Ottawa must change its policies on granting offshore oil and gas leases to companies in the Arctic if it wants to protect Canada’s national interests, says MP for the Western Arctic Dennis Bevington.
Bevington addressed the House of Commons during adjournment proceedings Wednesday evening with demands for new laws following the recent sale of offshore exploration leases in the Beaufort Sea to a British company with $220 in the bank.
Franklin Petroleum Ltd. was issued leases for nearly one million hectares in the Arctic for $7.5 million of promised work on Sept. 12.
Bevington said Canada must create new policies to ensure that only companies with the “assets, experience and safety record” are given leases to parcels in the Beaufort.
“What we see now is a company that cannot financially handle this kind of investment in the Arctic and will undoubtedly pick other partners for it,” he said. “If the company or the other partners are successful in finding a significant discovery in that area, the companies then have the right to that resource. That resource remains with them.”
The Canadian Petroleum Resources Act does not currently allow the minister of Aboriginal Affairs and Northern Development (AANDC) to decide on lease transfers. Bevington said federal legislation must be modified to require ministerial approval on the transfer of leases post-auction, similar to what is done internationally in countries like Norway.
“It flies in the face of logic,” he told The Journal. “If you give the minister full authority to say ‘no’ to a lease, which is the case now, why would you not have him have full authority to say ‘no’ to a transfer?”
Franklin’s owner Paul Barrett recently indicated Russia and Korea are in interested in partnering on the new leases, which Bevington said Canadians ought to be concerned about, considering the nationwide objections to China’s proposed takeover of Nexxen’s oilsands leases in Alberta.
“I’m sure that Canadians are very concerned with the idea that two people in Britain can transfer over a lease for 9,000 square kilometres of Beaufort Sea to some other country,” he said. “I’m not saying one country shouldn’t have that, or another, but it’s clear that Canadians are concerned about this…Most Canadians have a real concern about turning over natural resources to the control of a state-owned company.”

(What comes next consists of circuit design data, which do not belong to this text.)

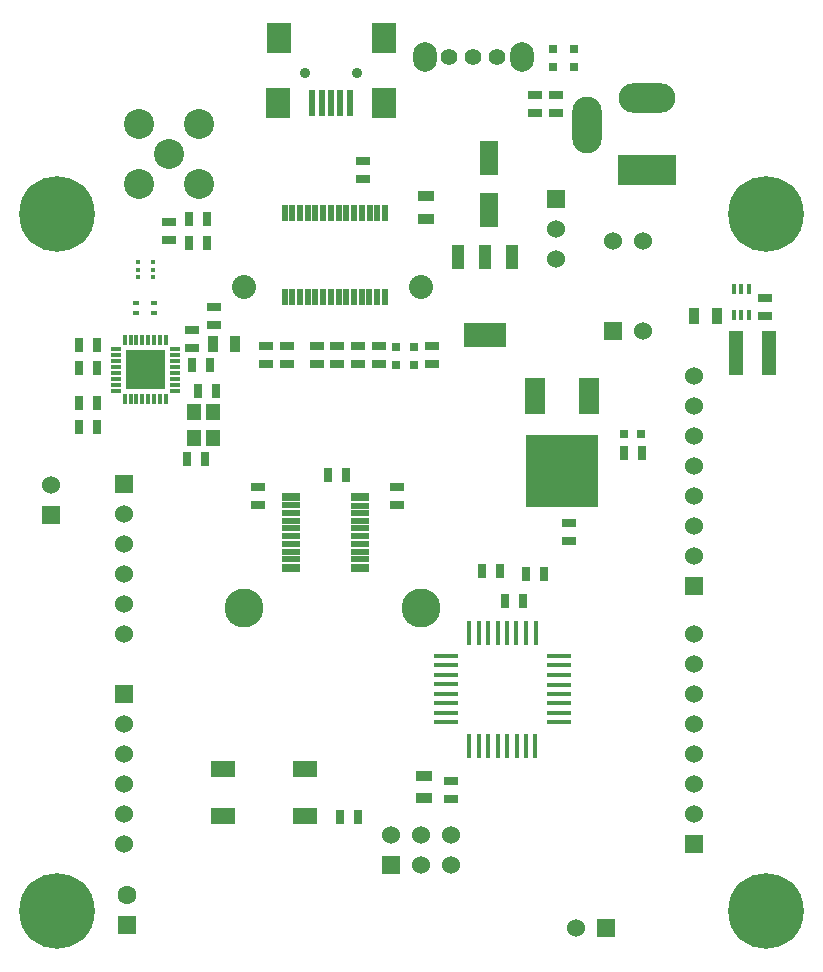
<source format=gts>
G04 (created by PCBNEW (2013-07-07 BZR 4022)-stable) date Thu 15 Aug 2013 02:54:19 PM NZST*
%MOIN*%
G04 Gerber Fmt 3.4, Leading zero omitted, Abs format*
%FSLAX34Y34*%
G01*
G70*
G90*
G04 APERTURE LIST*
%ADD10C,0.00590551*%
%ADD11C,0.0354*%
%ADD12R,0.0787X0.0984*%
%ADD13R,0.0197X0.0906*%
%ADD14C,0.252*%
%ADD15R,0.0177X0.0787*%
%ADD16R,0.0787X0.0177*%
%ADD17R,0.06X0.06*%
%ADD18C,0.06*%
%ADD19R,0.144X0.08*%
%ADD20R,0.04X0.08*%
%ADD21R,0.035X0.055*%
%ADD22R,0.055X0.035*%
%ADD23R,0.045X0.025*%
%ADD24R,0.025X0.045*%
%ADD25R,0.0236X0.0157*%
%ADD26R,0.0314X0.0314*%
%ADD27R,0.063X0.1181*%
%ADD28R,0.0787402X0.0551181*%
%ADD29R,0.0472441X0.0551181*%
%ADD30R,0.065X0.12*%
%ADD31R,0.24X0.24*%
%ADD32C,0.1*%
%ADD33R,0.0629921X0.0629921*%
%ADD34C,0.0629921*%
%ADD35O,0.189X0.0984252*%
%ADD36R,0.19685X0.0984252*%
%ADD37O,0.0984252X0.189*%
%ADD38C,0.0551181*%
%ADD39O,0.0787402X0.0984252*%
%ADD40R,0.015748X0.011811*%
%ADD41R,0.0137795X0.0334646*%
%ADD42R,0.023874X0.057874*%
%ADD43R,0.0610236X0.023622*%
%ADD44R,0.0610236X0.0314961*%
%ADD45C,0.08*%
%ADD46C,0.13*%
%ADD47R,0.037874X0.017874*%
%ADD48R,0.017874X0.037874*%
%ADD49R,0.0708661X0.0708661*%
%ADD50R,0.0472441X0.145669*%
G04 APERTURE END LIST*
G54D10*
G54D11*
X29634Y-21800D03*
X31366Y-21800D03*
G54D12*
X28768Y-20619D03*
X32252Y-20619D03*
X28748Y-22784D03*
X32252Y-22784D03*
G54D13*
X30500Y-22784D03*
X30815Y-22784D03*
X31130Y-22784D03*
X30185Y-22784D03*
X29870Y-22784D03*
G54D14*
X21380Y-26500D03*
X21380Y-49730D03*
X45000Y-26500D03*
X45000Y-49730D03*
G54D15*
X37313Y-44218D03*
X36998Y-44218D03*
X36683Y-44218D03*
X36368Y-44218D03*
X36053Y-44218D03*
X35738Y-44218D03*
X35423Y-44218D03*
X35108Y-44218D03*
X35110Y-40452D03*
X37320Y-40452D03*
X37000Y-40452D03*
X36680Y-40452D03*
X36370Y-40452D03*
X36050Y-40452D03*
X35740Y-40452D03*
X35420Y-40452D03*
G54D16*
X34320Y-43434D03*
X34320Y-43120D03*
X34320Y-42804D03*
X34320Y-42490D03*
X34320Y-42174D03*
X34320Y-41860D03*
X34320Y-41544D03*
X34320Y-41230D03*
X38100Y-43432D03*
X38100Y-43122D03*
X38100Y-42802D03*
X38100Y-42492D03*
X38100Y-42182D03*
X38100Y-41862D03*
X38100Y-41542D03*
X38100Y-41222D03*
G54D17*
X39900Y-30400D03*
G54D18*
X40900Y-30400D03*
X40900Y-27400D03*
X39900Y-27400D03*
G54D19*
X35629Y-30532D03*
G54D20*
X35629Y-27932D03*
X34729Y-27932D03*
X36529Y-27932D03*
G54D21*
X27304Y-30826D03*
X26554Y-30826D03*
G54D22*
X33600Y-45225D03*
X33600Y-45975D03*
X33661Y-26654D03*
X33661Y-25904D03*
G54D23*
X34500Y-45400D03*
X34500Y-46000D03*
G54D24*
X22101Y-31614D03*
X22701Y-31614D03*
X25881Y-31535D03*
X26481Y-31535D03*
G54D23*
X25866Y-30969D03*
X25866Y-30369D03*
G54D24*
X25685Y-34660D03*
X26285Y-34660D03*
X26060Y-32380D03*
X26660Y-32380D03*
X25782Y-27460D03*
X26382Y-27460D03*
X22101Y-32795D03*
X22701Y-32795D03*
G54D23*
X29035Y-30900D03*
X29035Y-31500D03*
X31574Y-25339D03*
X31574Y-24739D03*
X30019Y-30900D03*
X30019Y-31500D03*
X28070Y-36205D03*
X28070Y-35605D03*
G54D24*
X31008Y-35196D03*
X30408Y-35196D03*
X36914Y-39409D03*
X36314Y-39409D03*
G54D23*
X31397Y-31500D03*
X31397Y-30900D03*
X25098Y-27366D03*
X25098Y-26766D03*
G54D24*
X22101Y-30866D03*
X22701Y-30866D03*
X22101Y-33582D03*
X22701Y-33582D03*
G54D23*
X32086Y-31500D03*
X32086Y-30900D03*
X33858Y-31500D03*
X33858Y-30900D03*
G54D24*
X30800Y-46600D03*
X31400Y-46600D03*
G54D23*
X32716Y-36205D03*
X32716Y-35605D03*
X37303Y-23134D03*
X37303Y-22534D03*
X37992Y-23134D03*
X37992Y-22534D03*
X38425Y-37386D03*
X38425Y-36786D03*
G54D24*
X35526Y-38385D03*
X36126Y-38385D03*
G54D23*
X30708Y-31500D03*
X30708Y-30900D03*
X28346Y-31500D03*
X28346Y-30900D03*
G54D24*
X40251Y-34448D03*
X40851Y-34448D03*
X36983Y-38503D03*
X37583Y-38503D03*
G54D25*
X24015Y-29802D03*
X24015Y-29448D03*
X24606Y-29802D03*
X24606Y-29448D03*
G54D17*
X42600Y-47500D03*
G54D18*
X42600Y-46500D03*
X42600Y-45500D03*
X42600Y-44500D03*
X42600Y-43500D03*
X42600Y-42500D03*
X42600Y-41500D03*
X42600Y-40500D03*
G54D17*
X42600Y-38900D03*
G54D18*
X42600Y-37900D03*
X42600Y-36900D03*
X42600Y-35900D03*
X42600Y-34900D03*
X42600Y-33900D03*
X42600Y-32900D03*
X42600Y-31900D03*
G54D17*
X32500Y-48200D03*
G54D18*
X32500Y-47200D03*
X33500Y-48200D03*
X33500Y-47200D03*
X34500Y-48200D03*
X34500Y-47200D03*
G54D17*
X38000Y-26000D03*
G54D18*
X38000Y-27000D03*
X38000Y-28000D03*
G54D17*
X21161Y-36523D03*
G54D18*
X21161Y-35523D03*
G54D17*
X39673Y-50295D03*
G54D18*
X38673Y-50295D03*
G54D17*
X23600Y-42500D03*
G54D18*
X23600Y-43500D03*
X23600Y-44500D03*
X23600Y-45500D03*
X23600Y-46500D03*
X23600Y-47500D03*
G54D17*
X23600Y-35500D03*
G54D18*
X23600Y-36500D03*
X23600Y-37500D03*
X23600Y-38500D03*
X23600Y-39500D03*
X23600Y-40500D03*
G54D26*
X37900Y-21595D03*
X37900Y-21005D03*
X40846Y-33818D03*
X40256Y-33818D03*
X32677Y-30925D03*
X32677Y-31515D03*
X38600Y-21595D03*
X38600Y-21005D03*
X33267Y-30925D03*
X33267Y-31515D03*
G54D27*
X35750Y-24634D03*
X35750Y-26366D03*
G54D28*
X29645Y-46574D03*
X29645Y-45000D03*
X26889Y-45000D03*
X26889Y-46574D03*
G54D24*
X25782Y-26673D03*
X26382Y-26673D03*
G54D29*
X25925Y-33096D03*
X25925Y-33963D03*
X26554Y-33096D03*
X26554Y-33963D03*
G54D30*
X39088Y-32578D03*
G54D31*
X38188Y-35078D03*
G54D30*
X37288Y-32578D03*
G54D32*
X25100Y-24500D03*
X26100Y-23500D03*
X24100Y-23500D03*
X24100Y-25500D03*
X26100Y-25500D03*
G54D33*
X23700Y-50192D03*
G54D34*
X23700Y-49207D03*
G54D35*
X41043Y-22637D03*
G54D36*
X41043Y-25037D03*
G54D37*
X39043Y-23537D03*
G54D38*
X35236Y-21259D03*
X36023Y-21259D03*
X34448Y-21259D03*
G54D39*
X33622Y-21259D03*
X36850Y-21259D03*
G54D40*
X24557Y-28602D03*
X24557Y-28346D03*
X24557Y-28090D03*
X24064Y-28602D03*
X24064Y-28346D03*
X24064Y-28090D03*
G54D41*
X44428Y-28982D03*
X44173Y-28982D03*
X43917Y-28982D03*
X43917Y-29849D03*
X44173Y-29849D03*
X44428Y-29849D03*
G54D21*
X43366Y-29908D03*
X42616Y-29908D03*
G54D23*
X44960Y-29293D03*
X44960Y-29893D03*
G54D42*
X28960Y-29254D03*
X29210Y-29254D03*
X29470Y-29254D03*
X29730Y-29254D03*
X29980Y-29254D03*
X30240Y-29254D03*
X30500Y-29254D03*
X30750Y-29254D03*
X31010Y-29254D03*
X31260Y-29254D03*
X31520Y-29254D03*
X31780Y-29254D03*
X32030Y-29254D03*
X32290Y-29254D03*
X32290Y-26454D03*
X32030Y-26454D03*
X31790Y-26454D03*
X31520Y-26454D03*
X31260Y-26454D03*
X31010Y-26454D03*
X30750Y-26454D03*
X30500Y-26454D03*
X30240Y-26454D03*
X29980Y-26454D03*
X29730Y-26454D03*
X29470Y-26454D03*
X29210Y-26454D03*
X28960Y-26454D03*
G54D43*
X29161Y-36978D03*
X29161Y-37234D03*
X29161Y-37490D03*
X29161Y-37746D03*
X31468Y-36214D03*
X29161Y-36210D03*
X29161Y-36466D03*
X29161Y-36722D03*
X31468Y-38001D03*
X31468Y-37746D03*
X31468Y-37490D03*
X31468Y-37234D03*
X31468Y-36978D03*
X31468Y-36722D03*
X29161Y-38001D03*
X31468Y-36466D03*
G54D44*
X29161Y-35915D03*
X29161Y-38297D03*
X31468Y-38297D03*
X31468Y-35915D03*
G54D45*
X33505Y-28918D03*
X27605Y-28918D03*
G54D46*
X33505Y-39618D03*
X27605Y-39618D03*
G54D47*
X25295Y-31200D03*
X25295Y-31397D03*
X25295Y-31594D03*
X25295Y-31003D03*
G54D48*
X25000Y-30708D03*
X24803Y-30708D03*
X24606Y-30708D03*
X24409Y-30708D03*
X24213Y-30708D03*
X24016Y-30708D03*
X23819Y-30708D03*
X23622Y-30708D03*
G54D47*
X23327Y-32381D03*
X23327Y-31003D03*
X23327Y-31200D03*
X23327Y-31397D03*
X23327Y-31594D03*
X23327Y-31790D03*
X23327Y-31987D03*
X23327Y-32184D03*
G54D48*
X23622Y-32676D03*
X23819Y-32676D03*
X24016Y-32676D03*
X24213Y-32676D03*
X24409Y-32676D03*
X24606Y-32676D03*
X24803Y-32676D03*
X25000Y-32676D03*
G54D47*
X25295Y-32381D03*
X25295Y-32184D03*
X25295Y-31987D03*
X25295Y-31790D03*
G54D49*
X24625Y-31377D03*
X24625Y-32007D03*
X23996Y-31377D03*
X23996Y-32007D03*
G54D23*
X26600Y-30200D03*
X26600Y-29600D03*
G54D50*
X45098Y-31112D03*
X43996Y-31112D03*
M02*

</source>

Greg Rickford, parliamentary secretary for AANDC, defended the current legislation, stating that the bidding process, which is based on the single criterion that the highest bidder wins, is “open and transparent.”
“The process has four phases, which include community engagement, call for nominations, call for bids and the issuance of exploration licences. It is a public process through and through,” he said.
The bidding system stipulates a minimum bid be set at $1 million, and that a financial deposit of 25 per cent of that bid be made before a licence is awarded. A letter of credit is all that is needed to make the deposit.
Environmental assessments needed before exploration
Bevington has also argued that environmental assessment must begin before leases are handed out, based on a federal cabinet directive requiring departments to conduct strategic environmental assessments (SEAs) before adopting new policies, plans or programs which may have significant environmental effects.
SEAs are currently conducted for new bidding rounds by boards in Nova Scotia and Newfoundland for offshore development on the east coast.
But Rickford said another layer of assessment is unnecessary, since exploratory activities require authorization from the National Energy Board.
“Let me be clear. Lands are not sold in the process. Rights issuance does not provide permission to conduct exploratory activities,” he said.
“Only after a rigorous review process and environmental assessments does the National Energy Board authorize exploration. By law, the company needs to demonstrate that it has the financial capacity to afford potential liabilities in the event of a major incident.”